September 4, 2008
CBOT Soy Outlook on Thursday: Up 1-2 cents; stabilizing after recent setbacks
Chicago Board of Trade soybean futures are beginning Thursday's day session firmer, finding stability after recent setbacks amid a lack of fresh news.
CBOT soybean futures are called 1 to 2 cents higher.
In overnight electronic trading, September soybeans were 11 cents lower at US$12.40 and November soybeans were 2 1/4 cents higher at US$12.53 3/4. December soyoil was 43 points higher at 51.67 cents per pound and December soymeal was unchanged at US$342.00 per short tonne.

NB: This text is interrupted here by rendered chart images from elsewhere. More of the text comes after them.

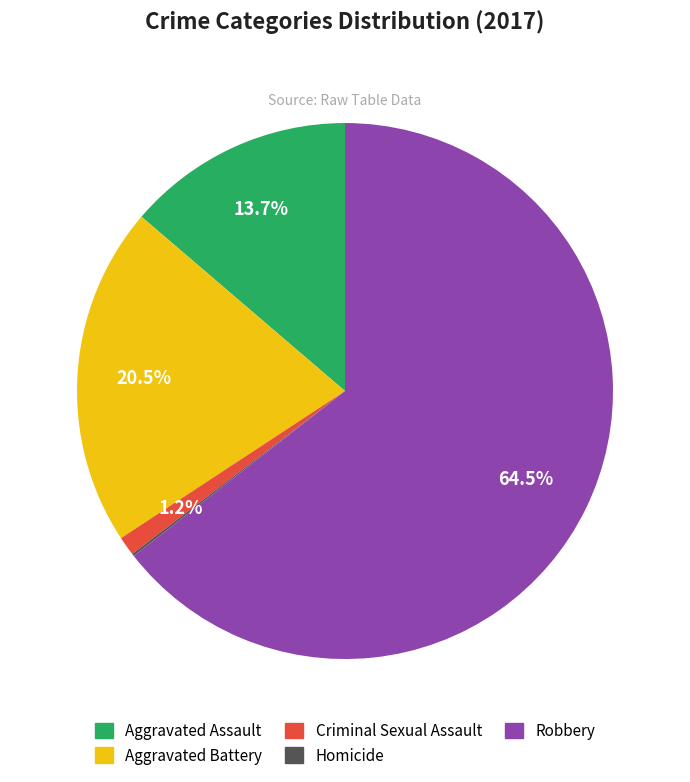

Between Aggravated Assault and Aggravated Battery, which is larger?

Aggravated Battery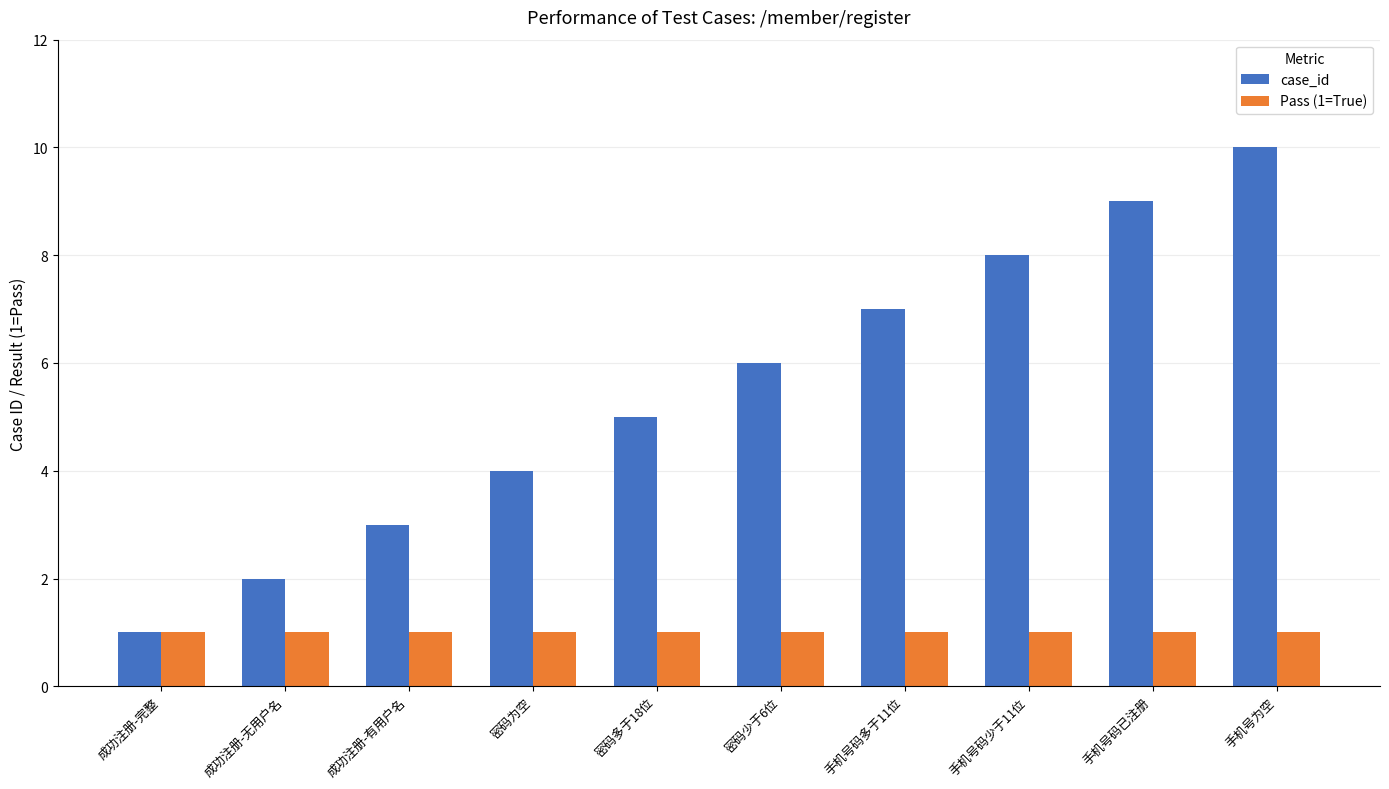

What is the difference between the case_id values at 手机号为空 and 成功注册-无用户名?

8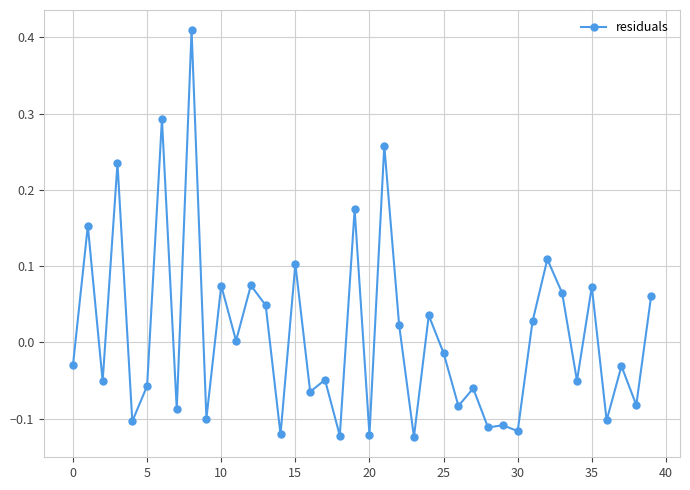

True or false: the data has more than 2 interior local peaks.

True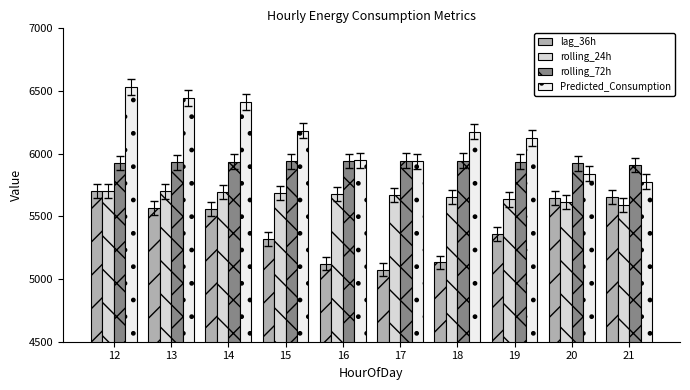

Are the bars horizontal?

No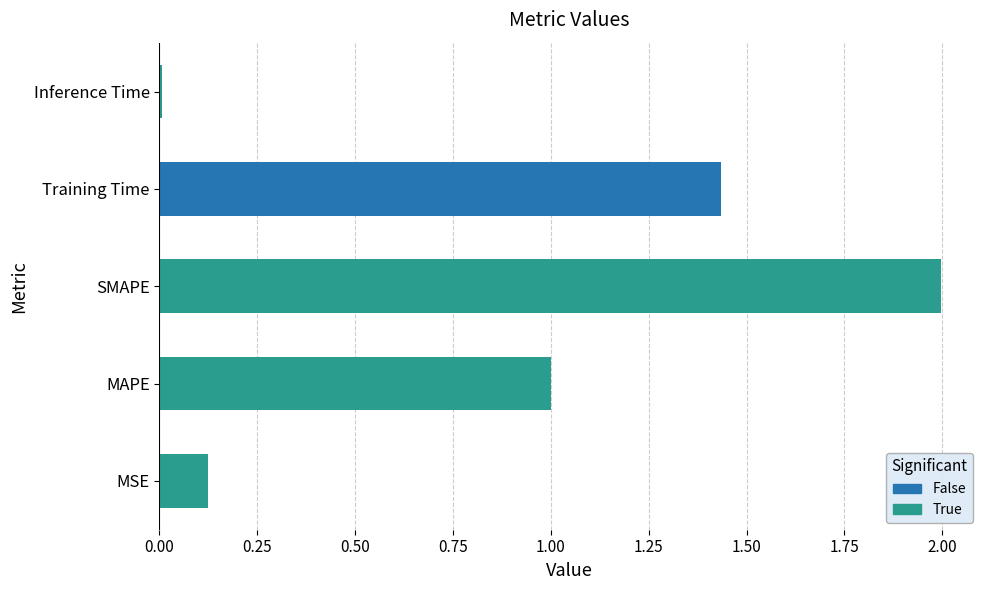

What is the sum of all values?

4.6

A dearth of fresh news to direct prices coupled with supportive outside market influences and ideas Midwest rains have been adequately factored into prices have futures poised for some consolidation, analysts said.
Lingering concerns surround 2008 soy crop potential with cooler Midwest weather offsetting some of the benefits of needed rain showers are providing underlying support. Tight stock issues remains a limiting factor on downside movement, but waning export demand eases some bullish concerns, analysts added.
A technical analyst said the next upside price objective for November soybeans is to push and close prices above solid technical resistance at US$13.16 3/4 a bushel, which is the top of Tuesday's downside price gap. The next downside price objective is pushing and closing prices below major psychological support at US$12.00.
First resistance for November soybeans is seen at US$12.75 and then at US$13.00. First support is seen at Wednesday's low of US$12.29 and then at US$12.00.
The DTN Meteorlogix weather forecast said heavy to torrential rains associated with tropical depression Gustav are expected to move through the central Midwest region Thursday. Cooler weather will slow the maturation process in western areas of the Midwest during the next 3-5 days.
In the U.S. Delta, heavy rains associated with Gustav will delay and disrupt the soybean harvest, Meteorlogix added.
The U.S. Census Bureau revised its July soyoil stocks figure to 2.780 billion pounds, down from its preliminary estimate released in the July Census crush report of 2.784 billion pounds. The stocks figure is also down from the June figure of 2.893 billion.
The U.S. Department of Agriculture's weekly export sales report, normally released on Thursday is delayed until Friday due to Monday's Labor Day holiday.
In other news, global soymeal prices are likely to fall in the near-term as usage of soymeal in the livestock industry has been hit by high prices in the first half of the year, said Peter D. Mishek, director of Omaha-based Ag Processing Inc. Thursday on the sidelines of the U.S.-Southeast Asia Agricultural Cooperators Conference.
In deliveries, September soybean deliveries totaled 3 lots. The last trade date assigned was July 30.
In overseas markets, China's soybean futures traded on the Dalian Commodity Exchange settled lower Thursday, tracking Wednesday's fall on CBOT and in crude oil. The benchmark January 2009 soybean contract settled RMB65 lower at RMB4,172 a metric tonne.
Crude palm oil futures on Malaysia's derivatives exchange ended 2.4% higher Thursday on fresh buying from investors and the perception gaining ground that prices may have bottomed out for the near term. The benchmark November contract on Bursa Malaysia Derivatives ended MYR59 higher at MYR2,510 a metric tonne.